Resensi Buku Hipnotis Public Speaking Karya Dr. Sumartono, “Hipnotis Public Speaking: Dari Rasa Takut Menjadi Kekuatan”

Buku Hipnotis Public Speaking karya Dr. Sumartono. (foto; ist)


Judul : Hipnotis Public Speaking
Penulis : Dr. Sumartono,S.Sos.,M.Si.,CPS.,CSES.,FRAEL.,WRFL
Penerbit : Wawasan Ilmu
Jumlah Halaman : XIV + 272
Peresensi : Eko Muhardi

Public speaking selalu menjadi momok yang menakutkan bagi banyak orang. Tidak sedikit yang memilih mundur ketika diminta tampil di depan umum, entah itu di ruang kelas, rapat kantor, panggung seminar, atau bahkan sekadar forum keluarga besar.

Rasa cemas, grogi, dan takut salah seolah menjadi sahabat akrab yang muncul setiap kali kesempatan berbicara hadir. Fenomena ini tidak hanya terjadi pada masyarakat awam, tetapi juga dialami oleh orang-orang berpendidikan, profesional, bahkan pejabat publik.

Rasa takut berbicara di depan umum terbukti menjadi salah satu ketakutan terbesar manusia, mengalahkan rasa takut terhadap ketinggian atau kegelapan. Dalam konteks inilah buku Hipnotis Public Speaking karya Dr. Sumartono,S.Sos.,M.Si.,CPS.,CSES.,FRAEL.,WRFL hadir sebagai jawaban.

Penulis yang juga dikenal sebagai dosen komunikasi dan penulis aktif ini mencoba menyingkap rahasia di balik keterampilan berbicara.
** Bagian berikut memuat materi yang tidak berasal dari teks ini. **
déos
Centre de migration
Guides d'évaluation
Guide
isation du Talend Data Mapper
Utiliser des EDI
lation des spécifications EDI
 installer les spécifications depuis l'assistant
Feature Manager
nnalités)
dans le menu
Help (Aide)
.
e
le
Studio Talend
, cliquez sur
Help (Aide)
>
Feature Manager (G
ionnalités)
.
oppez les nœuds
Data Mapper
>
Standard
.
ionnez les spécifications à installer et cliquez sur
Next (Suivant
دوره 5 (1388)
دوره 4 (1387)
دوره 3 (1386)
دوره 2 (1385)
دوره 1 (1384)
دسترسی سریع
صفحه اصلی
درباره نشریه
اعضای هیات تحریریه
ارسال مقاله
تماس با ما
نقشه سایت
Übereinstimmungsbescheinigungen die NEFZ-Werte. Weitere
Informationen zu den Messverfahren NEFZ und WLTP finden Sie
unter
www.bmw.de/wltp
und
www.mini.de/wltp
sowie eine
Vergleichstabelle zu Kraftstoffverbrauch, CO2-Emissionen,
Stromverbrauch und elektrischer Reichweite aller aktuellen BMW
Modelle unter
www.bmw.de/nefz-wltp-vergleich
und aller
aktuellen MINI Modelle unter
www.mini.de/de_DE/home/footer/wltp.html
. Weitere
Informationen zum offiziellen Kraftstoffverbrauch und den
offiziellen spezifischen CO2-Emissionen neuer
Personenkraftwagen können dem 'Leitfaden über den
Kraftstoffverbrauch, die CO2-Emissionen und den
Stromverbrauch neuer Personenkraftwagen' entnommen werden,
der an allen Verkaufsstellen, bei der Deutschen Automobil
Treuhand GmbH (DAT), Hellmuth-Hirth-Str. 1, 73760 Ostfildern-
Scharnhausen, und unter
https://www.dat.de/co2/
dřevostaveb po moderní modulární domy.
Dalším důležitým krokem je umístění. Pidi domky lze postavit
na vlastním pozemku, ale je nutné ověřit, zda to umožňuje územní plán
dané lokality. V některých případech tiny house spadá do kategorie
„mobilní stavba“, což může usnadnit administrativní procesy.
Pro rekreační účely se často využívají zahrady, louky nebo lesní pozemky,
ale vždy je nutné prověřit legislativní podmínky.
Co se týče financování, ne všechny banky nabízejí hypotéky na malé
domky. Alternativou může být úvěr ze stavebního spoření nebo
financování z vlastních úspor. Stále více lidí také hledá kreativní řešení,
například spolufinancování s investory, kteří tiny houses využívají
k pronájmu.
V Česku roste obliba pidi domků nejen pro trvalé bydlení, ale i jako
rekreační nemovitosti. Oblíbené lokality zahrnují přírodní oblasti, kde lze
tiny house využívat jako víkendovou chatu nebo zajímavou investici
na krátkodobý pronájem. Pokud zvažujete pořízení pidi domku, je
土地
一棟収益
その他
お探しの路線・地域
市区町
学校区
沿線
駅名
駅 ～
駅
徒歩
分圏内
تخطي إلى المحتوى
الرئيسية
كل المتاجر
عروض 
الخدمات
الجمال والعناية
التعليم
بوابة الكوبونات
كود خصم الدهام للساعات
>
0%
Ia tidak hanya menawarkan teknik teknis berbicara, melainkan juga pendekatan mental, psikologis, bahkan spiritual untuk membebaskan diri dari belenggu rasa takut. Dengan gaya penulisan yang ringan, penuh kisah inspiratif, dan sarat motivasi, buku ini ingin menghipnotis pembacanya agar berani berkata: “Selamat tinggal rasa cemas, selamat datang kesuksesan.”

Sejak awal pembaca sudah diajak memasuki ruang refleksi. Bab pertama buku ini menyajikan gagasan bahwa ketakutan bukanlah musuh yang harus dimusuhi habis-habisan, melainkan energi yang bisa diolah menjadi kekuatan.

Rasa gugup, menurut penulis, adalah tanda tubuh sedang mempersiapkan diri menghadapi situasi penting. Alih-alih melawan, pembaca diajak untuk berdamai dengan rasa takut itu dan menjadikannya pendorong semangat.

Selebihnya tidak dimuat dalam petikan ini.